Generally RPython will statically compile your program so every RPython-level code that successfully goes to the WebAssembly binary should not throw error unless it is a MemoryError or the likes (I/O, disk, etc). In Limitation there's some guides to understand what does the compiler error means.
On the other hand, JS-level code can throws error. Whether it is from another library that your RPython code calls or Network Error or anything else. Before, everytime a JS error was thrown at RPython scope (a JS code that was called from RPython) it used to stop the RPython runtime and makes it unusable because WebAssembly doesn't directly supports catching error right now. But because we implement the memory reset mechanism here, now everytime an Error occurs it resets the memory back to the original state.
We provide some command line flags to debug from where the JS error was triggered.
rpython file.py --debug
This flag turns on the -g3 flag for emcc and prints RPython function names that is being called. For example, with this code:
from javascript import JSON, Object, Error, function
@function
def throw_error():
Error('error from rpython')
def main(argv):
Object('setTimeout').call(JSON.fromFunction(throw_error), JSON.fromInteger(5000))
return 0
def target(*args): return main, None
It throws an error like this on the JS console:
This is sometimes enough to determine from which RPython code the JS Error was triggered from
rpython file.py --source-map
This flag turns on the -g4 flag for emcc, generating source map for the wasm file and copies the C source to the current directory. With the exact code from above it will prints the stack trace with additional information when clicked:
The full stack trace prints all the way to the main RPython function so we can trace the stack from the beginning of program execution.
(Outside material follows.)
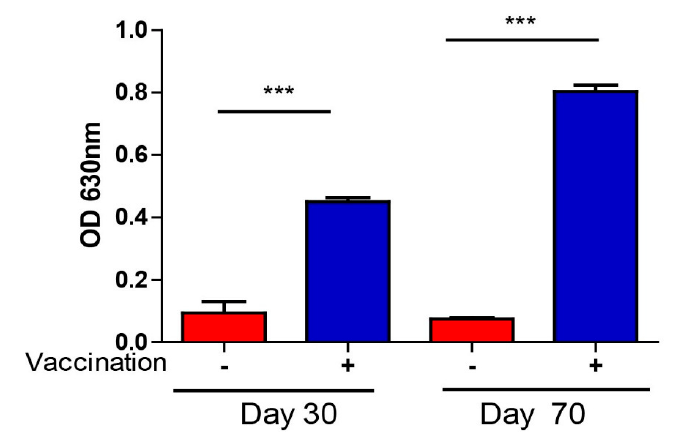
Figure 4. Relative levels of Toxoplasma- specific IgG, as determined by indirect ELISA. Sera from naïve mice were used as controls, and three mice from each group were analyzed. *** p < 0.001, NS: not significant, Student’s t -test.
Although it maps the wasm to the C source code, it's only mapped to one file the module_1.c:
This code could be from the RPython/PyPy side catching all the error to throws at this get_errorno function.
In the meantime the source map only works on a browser, and it should be loaded with a script tag. When loaded from Module.wasmBinary or on Node.js it doesn't work (although on Node.js maybe --enable-source-maps is still in early stages and source-map-support doesn't work either). On browser, to enable loading from Module.wasmBinary use wasm-sourcemap to rewrite the sourceMapURL relative to current directory.
In the future however, we will work on the get_errno issue so it will map to the right C file and include a function that overwrite the sourceMapURL on the wasm file just like what wasm-sourcemap do.